Researchers are studying how boiling is altered in zero-gravity, the results of which could help design space hardware.
Because boiling works differently in a zero-gravity environment, it is difficult to design hardware that will not overheat or cause other problems, researchers say. Boiling is used on Earth to power turbines and sometimes as a cooling method (boiling liquid carries away heat).
In space, boiling may be required to generate vapor to power turbines in some advanced concepts for power generation, for temperature control aboard spacecraft, and for water purification, says professor Jungho Kim of the A. James Clark School's Department of Mechanical Engineering at the University of Maryland.
When a liquid is boiled on Earth, vapor, which is less dense than liquid, is removed from heated surfaces through buoyancy. In zero-gravity, the buoyancy force becomes negligible and vapor can blanket the heated surfaces rather than moving away, potentially leading the surfaces to a state known as critical heat flux.
Continued heating above this limit for prolonged periods can cause the heater to burn itself out. Determination of the critical heat flux in microgravity is essential for designing cooling systems for space.

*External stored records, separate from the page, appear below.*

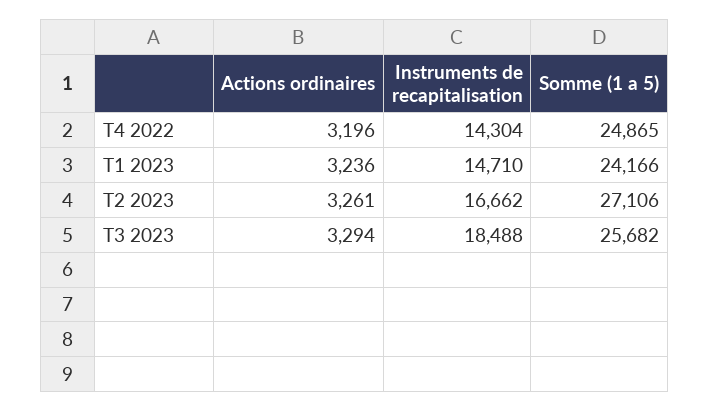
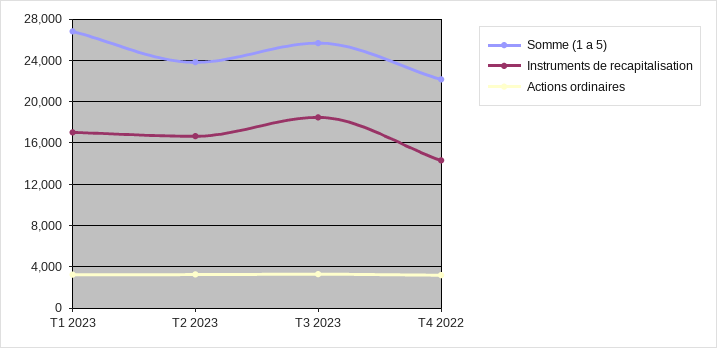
Somme (1 a 5), T4 2022: 24865 -> 22000
Instruments de recapitalisation, T1 2023: 14710 -> 17000
Somme (1 a 5), T1 2023: 24166 -> 27000
Somme (1 a 5), T2 2023: 27106 -> 24000

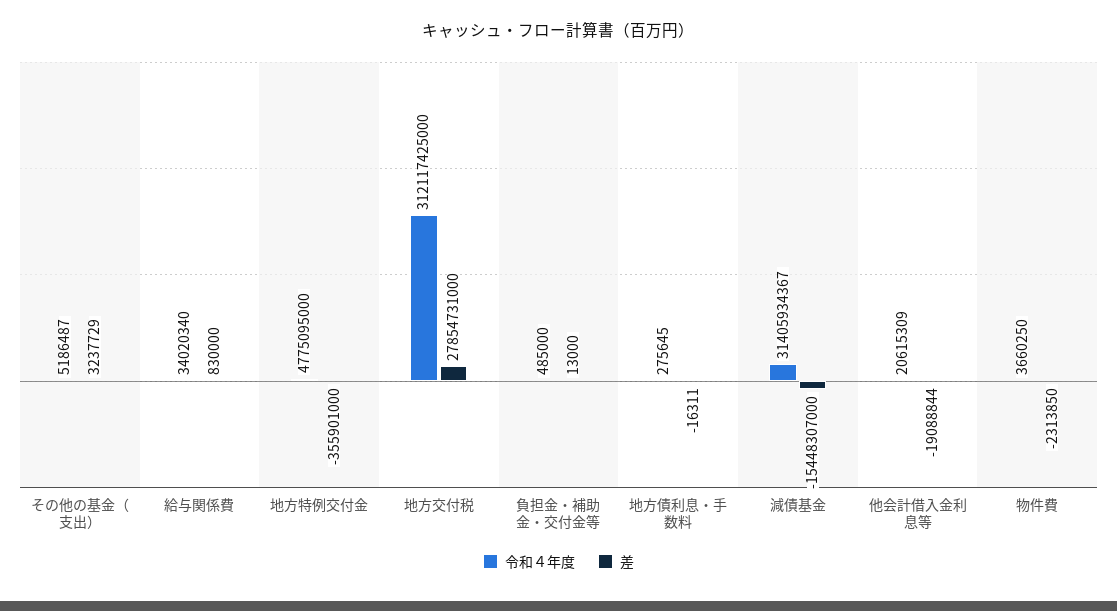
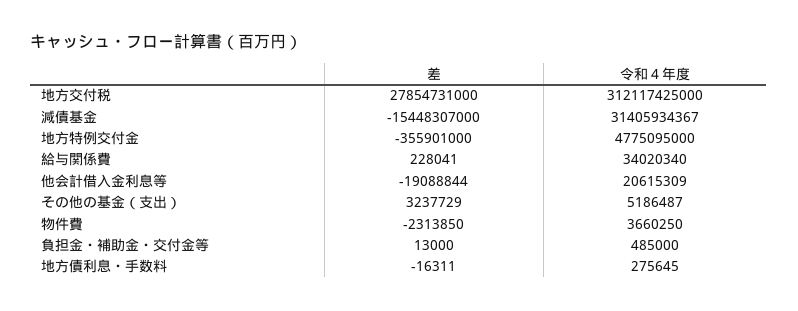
差, 給与関係費: 830000 -> 228041

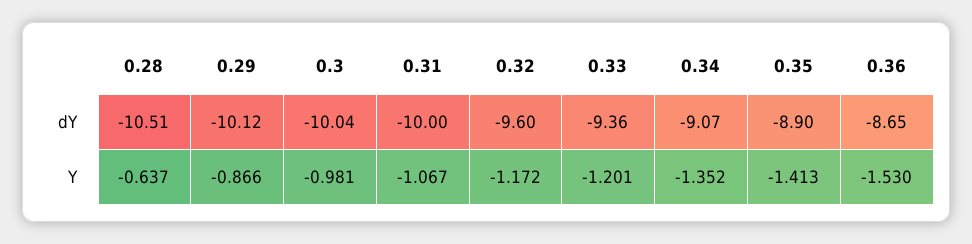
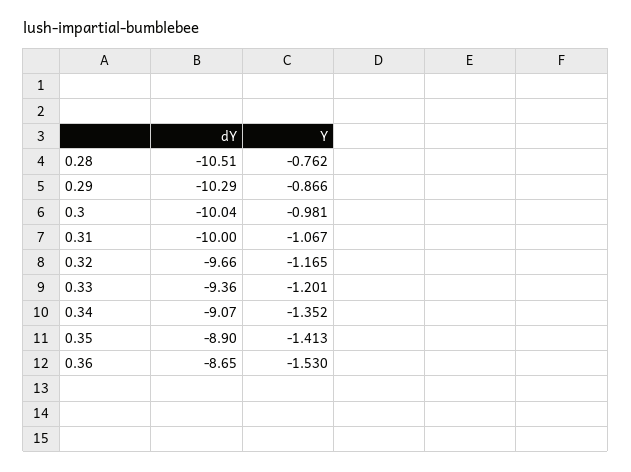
0.29, dY: -10.12 -> -10.29
0.32, dY: -9.6 -> -9.66
0.28, Y: -0.637 -> -0.762
0.32, Y: -1.172 -> -1.165

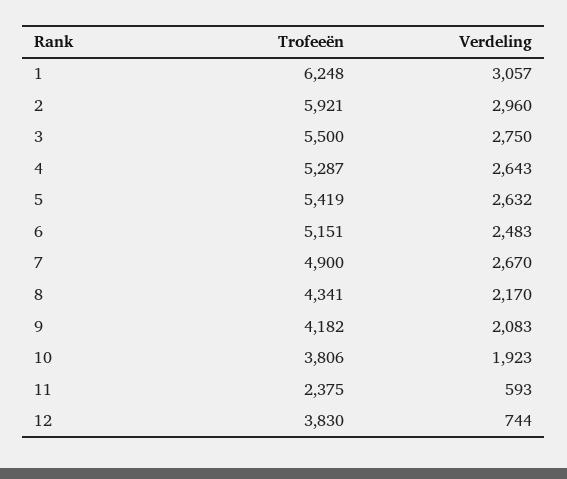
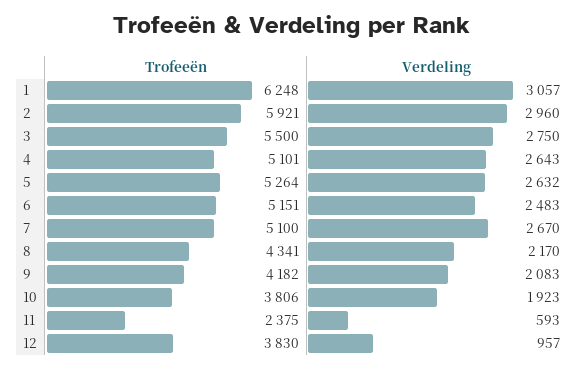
Trofeeën, 4: 5287 -> 5101
Trofeeën, 5: 5419 -> 5264
Trofeeën, 7: 4900 -> 5100
Verdeling, 12: 744 -> 957

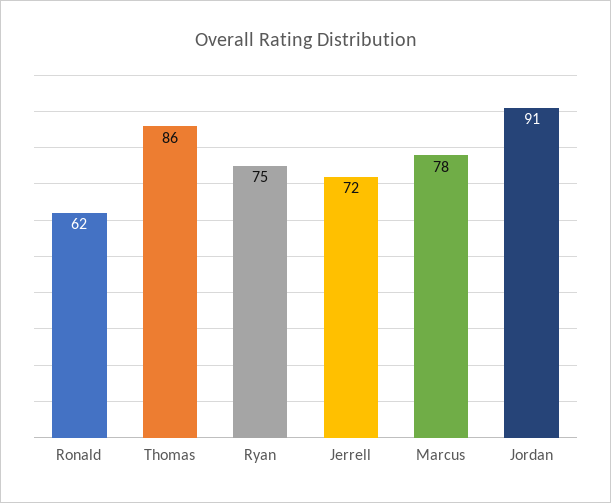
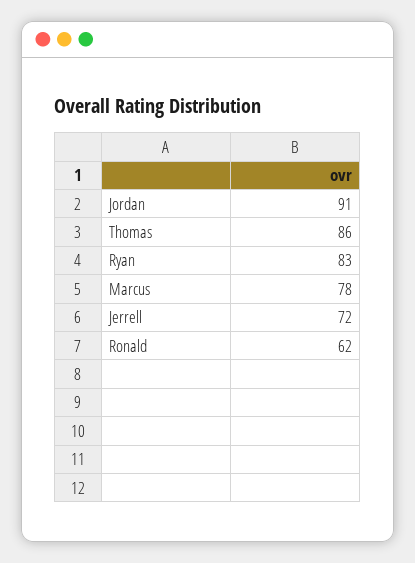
Ryan: 75 -> 83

Since liquids boil differently in space, an understanding of how these fluids behave can improve the reliability and expand the applications of space exploration hardware, says Kim.
Boiling is relevant to space-based hardware and processes such as heat exchangers, cryogenic fuel storage, and electronic cooling due to the large amounts of heat that can be removed with small increases in the temperature of the heat transfer fluid.
The researchers say boiling of a refrigerant-like fluid (FC-72) will be filmed at high speed and the video sent back to Earth along with the heater data in real-time for analysis.
The experiment, the Microheater Array Boiling Experiment (MABE), launches with the Shuttle Discovery and be placed aboard the International Space Station for operation in the following few months. The experiment has already been tested on NASA's Vomit Comet and the European Space Agency's Parabolic Flight Campaign in France.